━━━ TEXTE ━━━

Bien plus tard, il va apprendre que sa douce mélodie a inspiré une mère de famille canadienne. A la tête d’une tribu de treize enfants, Thérèse Dion peine à joindre les deux bouts. « Quand on lui a annoncé qu’elle était enceinte, elle a dit à son mari : ‘On n’a pas assez d’argent, on est trop pauvre, on ne peut pas garder le bébé (…) Puis elle a entendu la chanson et elle était bouleversée. Elle a dit à son mari : ‘On garde le bébé et si c’est une fille elle s’appellera Céline » Eh oui, comme vous l’avez sans doute deviné, la femme de René Angelil a une dette envers Hugues Aufray.
La même année, via son producteur, Hugues Aufray a l’immense privilége de chanter avec Harry Belafonte. Cerise sur le gâteau, il a la chance inouïe d’échanger quelques mots avec le pasteur Martin Luther King. De ce serrage de main d’à peine quelques secondes avant ce concert contre le racisme au Palais des sports, le poète conserve précieusement la « douceur de son sourire incroyable ».
Quelles sont les autres passions d’Hugues Aufray ?
Quand il a eu un peu d’argent, Hugues Aufray fait un placement pas comme les autres. En effet, quand il n’est pas sur scène, il prend la poudre d’escampette et se ressource dans son havre de paix. En compagnie de ses trois chevaux, il se sent bien. C’est pourquoi, à l’aide de stages pour enfants, de spectacles pour les grands et même de quelques chansons, il transmet sa passion dévorante.
Comme nous l’avions mentionné au début de cette enquête, Hugues Aufray a toujours eu une attirance pour la peinture, mais aussi la sculpture. Et quel bel hommage à ses peintres préférés (Cezanne, Van Gogh) mais aussi à son complice Bob Dylan que le façonnage de ces magnifiques bronze ? De l’avis de son auteur, « c’est une façon de dire merci à la vie » !
Qui sont les deux femmes d’Hugues Aufray ?
En 1951, Hugues Aufray est encore inconnu du public. Amoureux, il se marie avec la danseuse Hélène Faure. De cet amour va naître deux filles, Marie et Charlotte. Amusé, il raconte qu’avec ses tous premiers cachets, il surprend son entourage. Contrairement aux autres, les belles voitures ne l’intèressent pas. Par contre, il investit dans l’immobilier. Vendue à un prix dérisoire, il acquiert « une ferme en Ardèche » et utilise ses économies pour « la restaurer complètement« . Lavante, cheptel de 50 chères, il n’a pas le temps de s’ennuyer !
A quelques rares occasions, Hugues Aufray accepte d’ouvrir les portes de son jardin secret. Il avoue à sa manière qu’il n’a « pas toujours été fidèle« à la mère de ses enfants. « On partait parfois deux, trois mois en tournée… vous savez, c’est difficile pour un garçon de 30 ou 35 ans. »

━━━ LIGNES ━━━

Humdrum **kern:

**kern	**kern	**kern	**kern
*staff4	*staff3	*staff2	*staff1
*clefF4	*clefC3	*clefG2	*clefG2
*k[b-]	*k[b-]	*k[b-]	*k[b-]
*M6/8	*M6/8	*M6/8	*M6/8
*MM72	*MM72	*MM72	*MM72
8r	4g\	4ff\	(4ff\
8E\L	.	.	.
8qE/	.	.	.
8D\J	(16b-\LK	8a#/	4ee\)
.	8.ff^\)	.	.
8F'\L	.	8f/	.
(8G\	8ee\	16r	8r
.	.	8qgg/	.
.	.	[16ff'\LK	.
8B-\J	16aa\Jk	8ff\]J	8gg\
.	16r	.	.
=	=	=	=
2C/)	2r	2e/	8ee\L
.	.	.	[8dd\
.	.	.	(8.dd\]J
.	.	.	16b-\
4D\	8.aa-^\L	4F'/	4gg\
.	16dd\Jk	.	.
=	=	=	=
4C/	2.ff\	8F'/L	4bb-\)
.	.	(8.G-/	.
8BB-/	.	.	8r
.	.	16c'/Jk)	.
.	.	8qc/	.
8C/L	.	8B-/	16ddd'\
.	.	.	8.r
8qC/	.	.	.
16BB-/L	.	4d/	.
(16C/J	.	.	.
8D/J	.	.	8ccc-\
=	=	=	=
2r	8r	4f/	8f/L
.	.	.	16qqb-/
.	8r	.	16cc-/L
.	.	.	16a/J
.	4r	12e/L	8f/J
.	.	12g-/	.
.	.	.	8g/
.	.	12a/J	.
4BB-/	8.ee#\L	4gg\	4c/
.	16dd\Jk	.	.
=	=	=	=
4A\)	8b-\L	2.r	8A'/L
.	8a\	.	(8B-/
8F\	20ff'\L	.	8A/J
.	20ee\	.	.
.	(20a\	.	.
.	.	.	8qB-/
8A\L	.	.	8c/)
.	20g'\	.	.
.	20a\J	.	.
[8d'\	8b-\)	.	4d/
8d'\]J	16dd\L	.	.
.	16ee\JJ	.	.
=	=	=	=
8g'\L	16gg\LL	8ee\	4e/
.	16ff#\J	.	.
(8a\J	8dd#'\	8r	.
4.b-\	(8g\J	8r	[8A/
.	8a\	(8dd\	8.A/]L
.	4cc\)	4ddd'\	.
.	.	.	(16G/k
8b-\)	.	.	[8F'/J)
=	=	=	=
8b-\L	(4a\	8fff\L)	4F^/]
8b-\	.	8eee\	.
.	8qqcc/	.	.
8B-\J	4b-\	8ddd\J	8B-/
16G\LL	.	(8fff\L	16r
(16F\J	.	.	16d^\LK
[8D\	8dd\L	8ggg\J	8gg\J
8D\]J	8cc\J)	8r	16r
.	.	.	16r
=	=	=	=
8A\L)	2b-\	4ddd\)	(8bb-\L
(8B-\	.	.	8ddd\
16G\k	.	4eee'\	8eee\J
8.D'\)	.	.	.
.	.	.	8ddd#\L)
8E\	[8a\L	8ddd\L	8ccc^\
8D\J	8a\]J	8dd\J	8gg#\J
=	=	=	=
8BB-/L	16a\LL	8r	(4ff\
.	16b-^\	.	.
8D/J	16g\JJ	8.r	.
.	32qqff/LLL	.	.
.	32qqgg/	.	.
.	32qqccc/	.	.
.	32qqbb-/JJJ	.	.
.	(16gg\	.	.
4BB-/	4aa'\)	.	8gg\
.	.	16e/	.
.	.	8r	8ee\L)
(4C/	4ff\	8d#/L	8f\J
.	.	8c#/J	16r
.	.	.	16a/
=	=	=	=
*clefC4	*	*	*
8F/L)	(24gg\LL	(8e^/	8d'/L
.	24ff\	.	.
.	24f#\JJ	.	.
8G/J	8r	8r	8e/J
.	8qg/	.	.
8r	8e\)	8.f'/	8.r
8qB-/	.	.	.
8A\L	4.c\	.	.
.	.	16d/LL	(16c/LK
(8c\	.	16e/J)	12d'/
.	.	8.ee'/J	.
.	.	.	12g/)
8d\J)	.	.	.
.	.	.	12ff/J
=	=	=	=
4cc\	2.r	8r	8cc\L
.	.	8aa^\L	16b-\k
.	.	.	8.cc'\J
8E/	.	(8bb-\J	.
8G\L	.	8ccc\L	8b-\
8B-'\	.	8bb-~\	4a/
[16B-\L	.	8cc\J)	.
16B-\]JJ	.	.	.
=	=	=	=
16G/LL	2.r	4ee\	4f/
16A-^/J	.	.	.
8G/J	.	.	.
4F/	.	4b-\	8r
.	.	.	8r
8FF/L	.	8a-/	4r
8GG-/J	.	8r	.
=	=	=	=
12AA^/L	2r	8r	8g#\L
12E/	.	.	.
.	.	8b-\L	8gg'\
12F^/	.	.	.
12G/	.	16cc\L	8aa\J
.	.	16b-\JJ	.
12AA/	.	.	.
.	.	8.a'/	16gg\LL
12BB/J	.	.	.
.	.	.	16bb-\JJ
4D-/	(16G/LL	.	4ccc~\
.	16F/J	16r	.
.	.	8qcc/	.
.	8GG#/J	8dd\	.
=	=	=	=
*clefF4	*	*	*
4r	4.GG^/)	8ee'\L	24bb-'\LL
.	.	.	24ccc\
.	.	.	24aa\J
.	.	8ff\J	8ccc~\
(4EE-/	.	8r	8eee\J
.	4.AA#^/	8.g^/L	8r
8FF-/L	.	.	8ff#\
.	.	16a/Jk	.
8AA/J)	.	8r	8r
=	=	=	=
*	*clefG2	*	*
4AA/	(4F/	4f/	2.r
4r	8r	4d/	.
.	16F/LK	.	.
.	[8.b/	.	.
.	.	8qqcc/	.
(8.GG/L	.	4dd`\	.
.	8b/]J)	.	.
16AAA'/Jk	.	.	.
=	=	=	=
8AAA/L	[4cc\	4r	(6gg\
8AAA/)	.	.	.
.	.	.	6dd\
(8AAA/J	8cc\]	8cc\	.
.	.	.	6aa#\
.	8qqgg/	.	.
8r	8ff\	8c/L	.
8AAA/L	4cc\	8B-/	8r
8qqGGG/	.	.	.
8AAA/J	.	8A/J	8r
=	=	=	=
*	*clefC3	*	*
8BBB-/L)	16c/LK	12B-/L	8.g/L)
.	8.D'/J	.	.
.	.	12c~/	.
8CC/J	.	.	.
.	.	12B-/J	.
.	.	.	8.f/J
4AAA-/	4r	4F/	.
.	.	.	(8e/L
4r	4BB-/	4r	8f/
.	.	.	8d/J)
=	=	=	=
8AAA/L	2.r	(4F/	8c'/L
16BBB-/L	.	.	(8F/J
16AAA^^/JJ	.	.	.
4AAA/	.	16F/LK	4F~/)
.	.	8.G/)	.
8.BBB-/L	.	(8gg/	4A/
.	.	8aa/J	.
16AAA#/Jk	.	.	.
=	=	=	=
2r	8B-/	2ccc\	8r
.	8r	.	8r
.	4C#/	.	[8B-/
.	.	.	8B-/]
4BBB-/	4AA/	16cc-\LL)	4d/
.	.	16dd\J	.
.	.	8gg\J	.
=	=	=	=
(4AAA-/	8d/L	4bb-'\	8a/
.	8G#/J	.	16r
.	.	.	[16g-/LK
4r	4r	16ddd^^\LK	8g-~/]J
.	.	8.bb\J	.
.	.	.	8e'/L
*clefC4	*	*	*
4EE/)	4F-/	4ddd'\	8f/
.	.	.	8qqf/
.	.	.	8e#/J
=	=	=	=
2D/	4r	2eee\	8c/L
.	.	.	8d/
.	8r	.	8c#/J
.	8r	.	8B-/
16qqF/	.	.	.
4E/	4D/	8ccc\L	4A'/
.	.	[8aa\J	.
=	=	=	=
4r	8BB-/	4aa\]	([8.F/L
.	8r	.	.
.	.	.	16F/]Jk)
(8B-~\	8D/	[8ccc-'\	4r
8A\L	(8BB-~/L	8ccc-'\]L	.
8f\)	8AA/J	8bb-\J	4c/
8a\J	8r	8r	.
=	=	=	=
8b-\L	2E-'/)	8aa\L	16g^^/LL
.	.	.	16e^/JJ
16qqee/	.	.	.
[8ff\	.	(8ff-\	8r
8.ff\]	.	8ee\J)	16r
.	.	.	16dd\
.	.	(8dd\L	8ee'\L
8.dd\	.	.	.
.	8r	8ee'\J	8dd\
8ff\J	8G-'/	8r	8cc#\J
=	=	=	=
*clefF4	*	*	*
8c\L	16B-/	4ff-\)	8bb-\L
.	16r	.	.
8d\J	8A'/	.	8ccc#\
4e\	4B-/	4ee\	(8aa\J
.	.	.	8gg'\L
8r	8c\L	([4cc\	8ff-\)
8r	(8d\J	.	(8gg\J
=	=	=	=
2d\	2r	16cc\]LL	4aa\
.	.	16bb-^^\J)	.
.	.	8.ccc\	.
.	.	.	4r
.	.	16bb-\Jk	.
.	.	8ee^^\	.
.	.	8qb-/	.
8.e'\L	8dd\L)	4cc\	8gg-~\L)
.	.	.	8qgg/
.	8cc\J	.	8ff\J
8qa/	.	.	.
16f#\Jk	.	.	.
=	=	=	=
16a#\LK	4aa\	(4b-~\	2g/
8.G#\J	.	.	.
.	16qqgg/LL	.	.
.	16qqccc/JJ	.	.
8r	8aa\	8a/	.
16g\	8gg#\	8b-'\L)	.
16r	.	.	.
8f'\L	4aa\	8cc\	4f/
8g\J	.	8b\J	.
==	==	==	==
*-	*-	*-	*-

━━━

> **TRAVAIL À FAIRE**:
a) Dans le texte sur Hugues Aufray, avec qui se marie-t-il en 1951 ?
b) Recopiez mot pour mot le passage du texte sur Hugues Aufray qui va de « Quand il a eu » à « sa passion dévorante. ».

> **RÉSULTATS DANS L'ORDRE**:
a) Avec la danseuse Hélène Faure.

b)
Quand il a eu un peu d’argent, Hugues Aufray fait un placement pas comme les autres. En effet, quand il n’est pas sur scène, il prend la poudre d’escampette et se ressource dans son havre de paix. En compagnie de ses trois chevaux, il se sent bien. C’est pourquoi, à l’aide de stages pour enfants, de spectacles pour les grands et même de quelques chansons, il transmet sa passion dévorante.